Source material:

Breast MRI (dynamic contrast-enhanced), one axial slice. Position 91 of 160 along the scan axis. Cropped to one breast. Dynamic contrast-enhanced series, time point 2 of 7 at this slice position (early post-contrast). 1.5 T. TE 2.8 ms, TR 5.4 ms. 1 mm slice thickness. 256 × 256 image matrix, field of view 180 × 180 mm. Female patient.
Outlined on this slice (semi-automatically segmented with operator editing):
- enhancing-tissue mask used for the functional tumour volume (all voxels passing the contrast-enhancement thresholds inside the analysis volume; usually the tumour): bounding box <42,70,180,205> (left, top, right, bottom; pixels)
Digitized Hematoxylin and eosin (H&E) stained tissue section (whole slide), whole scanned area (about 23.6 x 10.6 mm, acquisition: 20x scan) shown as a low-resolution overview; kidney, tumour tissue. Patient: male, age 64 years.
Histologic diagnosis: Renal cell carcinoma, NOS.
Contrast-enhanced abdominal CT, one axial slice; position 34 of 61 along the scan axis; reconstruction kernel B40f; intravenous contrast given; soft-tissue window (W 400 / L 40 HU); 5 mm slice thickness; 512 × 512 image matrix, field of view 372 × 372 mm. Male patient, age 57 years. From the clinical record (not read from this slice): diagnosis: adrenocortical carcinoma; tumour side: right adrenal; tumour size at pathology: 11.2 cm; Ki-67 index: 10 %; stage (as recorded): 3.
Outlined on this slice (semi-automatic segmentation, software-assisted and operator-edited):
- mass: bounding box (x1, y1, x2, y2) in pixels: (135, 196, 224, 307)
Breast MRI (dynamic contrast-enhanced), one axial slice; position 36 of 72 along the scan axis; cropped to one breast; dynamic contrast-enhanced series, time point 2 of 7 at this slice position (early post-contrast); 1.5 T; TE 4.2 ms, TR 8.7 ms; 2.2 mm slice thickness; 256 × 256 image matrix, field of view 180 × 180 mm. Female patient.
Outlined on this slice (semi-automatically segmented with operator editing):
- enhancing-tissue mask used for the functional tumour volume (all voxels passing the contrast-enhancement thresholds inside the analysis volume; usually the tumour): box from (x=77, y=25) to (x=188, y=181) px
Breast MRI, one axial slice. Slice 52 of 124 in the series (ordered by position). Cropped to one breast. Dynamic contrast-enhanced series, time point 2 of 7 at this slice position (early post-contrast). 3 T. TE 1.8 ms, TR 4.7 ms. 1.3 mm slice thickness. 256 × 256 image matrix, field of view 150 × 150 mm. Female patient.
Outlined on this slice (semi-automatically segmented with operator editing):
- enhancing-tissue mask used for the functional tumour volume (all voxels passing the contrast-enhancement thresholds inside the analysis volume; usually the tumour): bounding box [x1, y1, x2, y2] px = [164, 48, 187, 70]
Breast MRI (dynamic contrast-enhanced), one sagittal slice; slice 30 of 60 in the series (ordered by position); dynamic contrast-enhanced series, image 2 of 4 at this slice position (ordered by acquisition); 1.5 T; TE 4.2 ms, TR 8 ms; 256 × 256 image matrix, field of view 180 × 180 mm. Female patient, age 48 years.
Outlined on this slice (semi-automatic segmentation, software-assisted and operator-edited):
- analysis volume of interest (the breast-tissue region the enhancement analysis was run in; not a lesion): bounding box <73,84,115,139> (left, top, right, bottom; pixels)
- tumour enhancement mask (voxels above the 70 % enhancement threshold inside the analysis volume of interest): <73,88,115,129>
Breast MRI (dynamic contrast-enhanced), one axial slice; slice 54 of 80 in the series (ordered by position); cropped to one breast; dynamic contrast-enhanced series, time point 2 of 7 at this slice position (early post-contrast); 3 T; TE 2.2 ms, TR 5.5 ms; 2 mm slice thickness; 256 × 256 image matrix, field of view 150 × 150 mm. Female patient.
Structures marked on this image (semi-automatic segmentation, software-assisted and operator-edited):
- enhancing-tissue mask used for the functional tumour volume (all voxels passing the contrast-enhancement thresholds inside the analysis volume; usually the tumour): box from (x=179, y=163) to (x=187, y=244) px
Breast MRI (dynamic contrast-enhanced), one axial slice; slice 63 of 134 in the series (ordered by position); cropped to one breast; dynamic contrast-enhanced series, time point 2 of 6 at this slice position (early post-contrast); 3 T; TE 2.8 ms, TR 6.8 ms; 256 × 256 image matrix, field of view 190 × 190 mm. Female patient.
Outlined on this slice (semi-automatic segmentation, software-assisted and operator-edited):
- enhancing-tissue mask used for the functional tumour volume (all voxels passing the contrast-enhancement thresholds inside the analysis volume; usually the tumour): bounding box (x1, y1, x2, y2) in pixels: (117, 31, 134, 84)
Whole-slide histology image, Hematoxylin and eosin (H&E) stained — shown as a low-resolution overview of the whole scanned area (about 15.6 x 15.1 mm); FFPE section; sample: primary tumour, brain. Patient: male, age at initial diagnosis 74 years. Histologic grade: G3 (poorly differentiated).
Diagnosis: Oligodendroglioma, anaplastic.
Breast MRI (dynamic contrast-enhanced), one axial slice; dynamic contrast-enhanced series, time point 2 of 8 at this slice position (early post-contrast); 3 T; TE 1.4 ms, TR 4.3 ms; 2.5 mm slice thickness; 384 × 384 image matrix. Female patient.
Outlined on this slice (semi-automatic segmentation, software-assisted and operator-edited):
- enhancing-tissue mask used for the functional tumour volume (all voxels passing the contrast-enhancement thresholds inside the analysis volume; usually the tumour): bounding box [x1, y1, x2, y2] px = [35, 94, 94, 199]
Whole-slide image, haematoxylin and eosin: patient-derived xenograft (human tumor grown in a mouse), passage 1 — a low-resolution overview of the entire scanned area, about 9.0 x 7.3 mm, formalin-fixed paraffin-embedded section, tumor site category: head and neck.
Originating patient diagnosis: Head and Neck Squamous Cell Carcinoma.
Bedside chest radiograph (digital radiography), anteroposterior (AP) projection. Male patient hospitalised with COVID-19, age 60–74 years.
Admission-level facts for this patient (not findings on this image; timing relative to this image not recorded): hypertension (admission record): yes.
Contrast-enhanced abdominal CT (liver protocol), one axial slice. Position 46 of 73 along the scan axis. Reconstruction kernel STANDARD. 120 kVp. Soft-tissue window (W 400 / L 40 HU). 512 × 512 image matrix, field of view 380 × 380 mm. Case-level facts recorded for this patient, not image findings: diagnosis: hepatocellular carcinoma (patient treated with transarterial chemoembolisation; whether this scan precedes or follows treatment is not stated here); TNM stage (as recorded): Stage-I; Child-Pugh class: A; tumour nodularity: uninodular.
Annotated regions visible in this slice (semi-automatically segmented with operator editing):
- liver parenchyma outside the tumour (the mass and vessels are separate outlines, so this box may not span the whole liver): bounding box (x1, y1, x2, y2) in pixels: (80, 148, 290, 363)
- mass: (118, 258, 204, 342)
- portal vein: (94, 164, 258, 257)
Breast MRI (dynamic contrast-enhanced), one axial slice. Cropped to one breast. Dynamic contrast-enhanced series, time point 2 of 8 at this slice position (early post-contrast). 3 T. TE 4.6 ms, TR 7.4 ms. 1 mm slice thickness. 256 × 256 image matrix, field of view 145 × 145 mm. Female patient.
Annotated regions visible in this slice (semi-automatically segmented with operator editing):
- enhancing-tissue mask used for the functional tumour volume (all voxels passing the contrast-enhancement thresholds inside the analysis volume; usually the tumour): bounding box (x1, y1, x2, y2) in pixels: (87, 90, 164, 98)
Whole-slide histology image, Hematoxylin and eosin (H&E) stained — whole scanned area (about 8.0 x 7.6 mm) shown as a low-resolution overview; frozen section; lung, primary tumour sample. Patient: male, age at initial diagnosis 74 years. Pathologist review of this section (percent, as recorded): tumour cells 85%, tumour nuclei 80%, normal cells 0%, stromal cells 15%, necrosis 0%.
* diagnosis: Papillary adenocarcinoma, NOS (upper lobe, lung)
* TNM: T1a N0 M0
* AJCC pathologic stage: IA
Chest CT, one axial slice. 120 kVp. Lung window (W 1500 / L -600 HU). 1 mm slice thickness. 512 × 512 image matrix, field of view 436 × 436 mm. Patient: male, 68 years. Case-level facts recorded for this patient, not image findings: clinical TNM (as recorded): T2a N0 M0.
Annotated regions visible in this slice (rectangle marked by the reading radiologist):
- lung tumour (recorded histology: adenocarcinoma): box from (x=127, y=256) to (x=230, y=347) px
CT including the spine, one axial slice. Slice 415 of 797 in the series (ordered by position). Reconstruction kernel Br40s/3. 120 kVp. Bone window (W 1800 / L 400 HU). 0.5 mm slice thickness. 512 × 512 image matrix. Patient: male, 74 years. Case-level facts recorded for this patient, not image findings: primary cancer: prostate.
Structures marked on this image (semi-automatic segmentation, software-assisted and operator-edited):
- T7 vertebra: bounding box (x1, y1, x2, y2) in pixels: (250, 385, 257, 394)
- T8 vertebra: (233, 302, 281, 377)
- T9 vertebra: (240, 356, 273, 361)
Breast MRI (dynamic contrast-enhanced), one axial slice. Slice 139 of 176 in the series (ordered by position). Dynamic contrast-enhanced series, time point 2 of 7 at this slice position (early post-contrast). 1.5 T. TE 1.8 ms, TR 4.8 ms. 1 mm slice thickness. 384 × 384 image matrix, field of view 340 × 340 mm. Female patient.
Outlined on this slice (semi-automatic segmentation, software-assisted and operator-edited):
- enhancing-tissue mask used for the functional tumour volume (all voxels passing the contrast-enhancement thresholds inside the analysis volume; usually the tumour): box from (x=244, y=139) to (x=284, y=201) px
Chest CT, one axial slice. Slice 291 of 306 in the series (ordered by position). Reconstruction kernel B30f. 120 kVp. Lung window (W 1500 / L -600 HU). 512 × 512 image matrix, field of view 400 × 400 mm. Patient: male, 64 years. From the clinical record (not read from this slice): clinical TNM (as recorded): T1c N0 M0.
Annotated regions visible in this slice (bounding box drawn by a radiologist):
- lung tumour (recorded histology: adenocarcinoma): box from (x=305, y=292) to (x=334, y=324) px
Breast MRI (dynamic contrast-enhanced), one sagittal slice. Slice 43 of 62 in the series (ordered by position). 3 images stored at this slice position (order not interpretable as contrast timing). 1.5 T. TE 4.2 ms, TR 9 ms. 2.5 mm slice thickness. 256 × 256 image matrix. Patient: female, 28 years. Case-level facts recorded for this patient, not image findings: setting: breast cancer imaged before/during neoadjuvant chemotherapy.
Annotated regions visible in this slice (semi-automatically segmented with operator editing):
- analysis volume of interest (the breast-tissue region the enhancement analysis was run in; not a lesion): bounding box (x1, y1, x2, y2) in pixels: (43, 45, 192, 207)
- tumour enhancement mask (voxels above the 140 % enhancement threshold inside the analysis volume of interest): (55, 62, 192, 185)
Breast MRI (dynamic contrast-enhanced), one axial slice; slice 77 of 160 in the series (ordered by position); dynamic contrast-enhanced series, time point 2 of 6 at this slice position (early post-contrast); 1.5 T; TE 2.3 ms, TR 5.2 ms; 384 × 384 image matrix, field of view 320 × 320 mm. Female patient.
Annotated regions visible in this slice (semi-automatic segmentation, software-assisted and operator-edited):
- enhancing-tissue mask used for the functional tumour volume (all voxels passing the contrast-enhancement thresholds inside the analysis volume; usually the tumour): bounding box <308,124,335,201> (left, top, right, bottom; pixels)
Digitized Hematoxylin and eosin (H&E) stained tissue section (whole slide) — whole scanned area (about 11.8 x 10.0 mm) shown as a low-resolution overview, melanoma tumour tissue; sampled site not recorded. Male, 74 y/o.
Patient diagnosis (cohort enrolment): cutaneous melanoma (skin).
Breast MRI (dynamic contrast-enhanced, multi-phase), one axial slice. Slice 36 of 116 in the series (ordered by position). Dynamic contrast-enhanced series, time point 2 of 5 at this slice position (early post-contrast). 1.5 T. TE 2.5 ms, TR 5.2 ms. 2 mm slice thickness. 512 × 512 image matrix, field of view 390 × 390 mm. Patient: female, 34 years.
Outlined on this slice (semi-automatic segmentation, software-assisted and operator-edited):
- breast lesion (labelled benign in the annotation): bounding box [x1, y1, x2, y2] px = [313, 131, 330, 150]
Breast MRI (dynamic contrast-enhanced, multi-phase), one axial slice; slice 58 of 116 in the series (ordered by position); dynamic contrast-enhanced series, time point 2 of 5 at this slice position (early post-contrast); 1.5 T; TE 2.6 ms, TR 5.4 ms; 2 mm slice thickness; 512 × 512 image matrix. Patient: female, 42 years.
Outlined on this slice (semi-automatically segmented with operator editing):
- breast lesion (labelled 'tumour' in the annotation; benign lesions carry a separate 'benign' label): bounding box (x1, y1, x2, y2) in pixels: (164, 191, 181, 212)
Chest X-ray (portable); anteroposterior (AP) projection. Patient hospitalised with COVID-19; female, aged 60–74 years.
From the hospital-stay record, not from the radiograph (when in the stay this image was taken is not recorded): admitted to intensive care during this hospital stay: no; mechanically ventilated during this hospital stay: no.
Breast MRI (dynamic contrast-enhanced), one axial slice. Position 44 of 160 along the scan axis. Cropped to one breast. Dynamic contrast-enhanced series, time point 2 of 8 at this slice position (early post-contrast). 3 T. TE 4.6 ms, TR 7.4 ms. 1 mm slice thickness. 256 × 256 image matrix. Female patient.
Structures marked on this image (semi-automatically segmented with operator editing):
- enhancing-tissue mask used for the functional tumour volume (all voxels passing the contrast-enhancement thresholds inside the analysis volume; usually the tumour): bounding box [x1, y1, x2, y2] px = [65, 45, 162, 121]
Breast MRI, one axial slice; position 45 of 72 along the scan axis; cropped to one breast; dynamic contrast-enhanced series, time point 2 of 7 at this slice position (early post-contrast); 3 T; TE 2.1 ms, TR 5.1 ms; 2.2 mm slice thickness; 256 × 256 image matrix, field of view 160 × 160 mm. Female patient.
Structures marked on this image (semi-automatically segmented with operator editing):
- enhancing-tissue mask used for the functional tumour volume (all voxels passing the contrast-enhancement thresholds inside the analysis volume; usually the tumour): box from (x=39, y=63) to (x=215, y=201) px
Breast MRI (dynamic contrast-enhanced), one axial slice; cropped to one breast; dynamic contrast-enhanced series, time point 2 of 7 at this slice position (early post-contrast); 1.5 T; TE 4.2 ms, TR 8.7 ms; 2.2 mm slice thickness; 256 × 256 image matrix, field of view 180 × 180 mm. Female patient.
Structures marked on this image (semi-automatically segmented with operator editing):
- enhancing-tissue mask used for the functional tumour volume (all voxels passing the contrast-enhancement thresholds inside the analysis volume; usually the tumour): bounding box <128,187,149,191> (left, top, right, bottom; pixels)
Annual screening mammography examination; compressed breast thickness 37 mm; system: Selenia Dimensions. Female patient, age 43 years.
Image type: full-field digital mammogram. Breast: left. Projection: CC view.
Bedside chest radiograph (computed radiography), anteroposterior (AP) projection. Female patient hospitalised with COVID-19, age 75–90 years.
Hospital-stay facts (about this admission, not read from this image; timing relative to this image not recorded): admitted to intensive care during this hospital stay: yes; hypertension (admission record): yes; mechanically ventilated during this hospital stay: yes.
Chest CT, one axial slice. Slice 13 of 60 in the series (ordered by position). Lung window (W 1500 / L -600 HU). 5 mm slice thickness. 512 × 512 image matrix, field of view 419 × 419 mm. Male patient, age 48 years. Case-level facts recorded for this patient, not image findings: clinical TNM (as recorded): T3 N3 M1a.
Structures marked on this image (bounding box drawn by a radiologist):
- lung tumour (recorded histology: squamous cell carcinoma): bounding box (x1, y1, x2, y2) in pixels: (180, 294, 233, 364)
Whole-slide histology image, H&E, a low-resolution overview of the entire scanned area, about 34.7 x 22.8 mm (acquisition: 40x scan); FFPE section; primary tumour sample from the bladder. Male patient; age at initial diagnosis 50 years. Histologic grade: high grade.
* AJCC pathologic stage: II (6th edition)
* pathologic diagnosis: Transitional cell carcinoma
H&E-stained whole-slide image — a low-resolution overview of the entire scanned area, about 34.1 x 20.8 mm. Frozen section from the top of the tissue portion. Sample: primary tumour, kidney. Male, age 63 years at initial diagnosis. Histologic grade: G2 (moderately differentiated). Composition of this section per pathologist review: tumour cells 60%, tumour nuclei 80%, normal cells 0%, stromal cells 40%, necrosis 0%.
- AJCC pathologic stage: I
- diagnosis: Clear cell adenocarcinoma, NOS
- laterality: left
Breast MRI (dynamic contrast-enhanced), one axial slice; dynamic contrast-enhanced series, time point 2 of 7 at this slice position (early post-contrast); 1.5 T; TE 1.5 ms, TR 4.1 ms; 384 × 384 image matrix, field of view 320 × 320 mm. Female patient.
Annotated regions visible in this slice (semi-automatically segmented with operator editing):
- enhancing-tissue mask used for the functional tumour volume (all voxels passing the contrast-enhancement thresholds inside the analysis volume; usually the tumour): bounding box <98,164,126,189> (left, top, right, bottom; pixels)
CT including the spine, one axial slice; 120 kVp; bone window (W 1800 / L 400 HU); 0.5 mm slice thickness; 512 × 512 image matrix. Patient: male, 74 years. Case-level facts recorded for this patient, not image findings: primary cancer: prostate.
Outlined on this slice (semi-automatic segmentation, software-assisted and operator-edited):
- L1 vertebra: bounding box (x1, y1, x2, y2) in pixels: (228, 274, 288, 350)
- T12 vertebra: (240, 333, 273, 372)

The problem: All lines in the data that contain the word "digital" should be copied.

Result of the exercise:
Bedside chest radiograph (digital radiography), anteroposterior (AP) projection. Male patient hospitalised with COVID-19, age 60–74 years.
Image type: full-field digital mammogram. Breast: left. Projection: CC view.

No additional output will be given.